Александра Толстая - ДОЧЬ
— А вы смеялись, помните, когда вас ночью с вещами потребовали?
— Oh! Mon Dieu[50] — ниет, не смеял, а плакайть, плакайть. Я думал, меня стрелять!
— Да, жуткое было время, — начала Петровская, — то и дело на расстрел выводили. Пришли за ней ночью, велят собирать вещи. С ней истерика — плачет, хохочет. Вдруг упала на колени: «Доктор, — кричит, — молитесь на моя грешная душа». Я с ней с ума было сошла. А утром привели.
— Куда же водили?
— На допрос.
— Нарочно пугают, — сказала девица с томными глазами, — своего рода пытка. Запугивают, думают, что человек больше расскажет.
— Oh! Ma pauvre mere, mon pauvre Henri. Us ne sauront jamais ce que j'ai souffert[51].
— Жених у нее во Франции, — продолжала докторша, — а обвиняют ее в шпионстве. Сошлась с каким–то негодяем…
— Mais поп, docteur! [52]Меня принимайт за шпион, се monsieur меня спасайт. Я его не любил, се monsieur, oh, non. Henri comprendraca[53]. Я пошел с ним только по благодар–ству.
— Не поймешь их. Слушаю их разговоры целый месяц. А кто за что арестован, ничего не могу понять, — и машинистка поправила на своей кровати подушки, укладываясь поудобнее.

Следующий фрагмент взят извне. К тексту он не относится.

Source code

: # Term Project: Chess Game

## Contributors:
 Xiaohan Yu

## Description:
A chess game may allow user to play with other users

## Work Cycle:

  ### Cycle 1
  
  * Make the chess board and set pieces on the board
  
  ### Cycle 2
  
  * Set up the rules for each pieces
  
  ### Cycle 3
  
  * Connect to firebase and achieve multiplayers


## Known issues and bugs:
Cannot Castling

— Ах, я вам все расскажу, — нервно подергиваясь и покашливая, таинственно зашептала докторша, нагибаясь и обдавая меня табачным перегаром, — подходил Юденич. В Петербурге во главе организации стоял англичанин, красавец собой, смелый… Я была готова пожертвовать жизнью…
Докторша говорила быстро, почти не останавливаясь, говорила, как заученный урок, как будто она много раз повторяла свою историю.
Хотелось, чтобы она замолчала, было чувство брезгливости, почти физического отвращения к женщине, к ее любви к англичанину.
— Пасынка приговорили к расстрелу, сына, может быть, помилуют. Дочь в тюрьме.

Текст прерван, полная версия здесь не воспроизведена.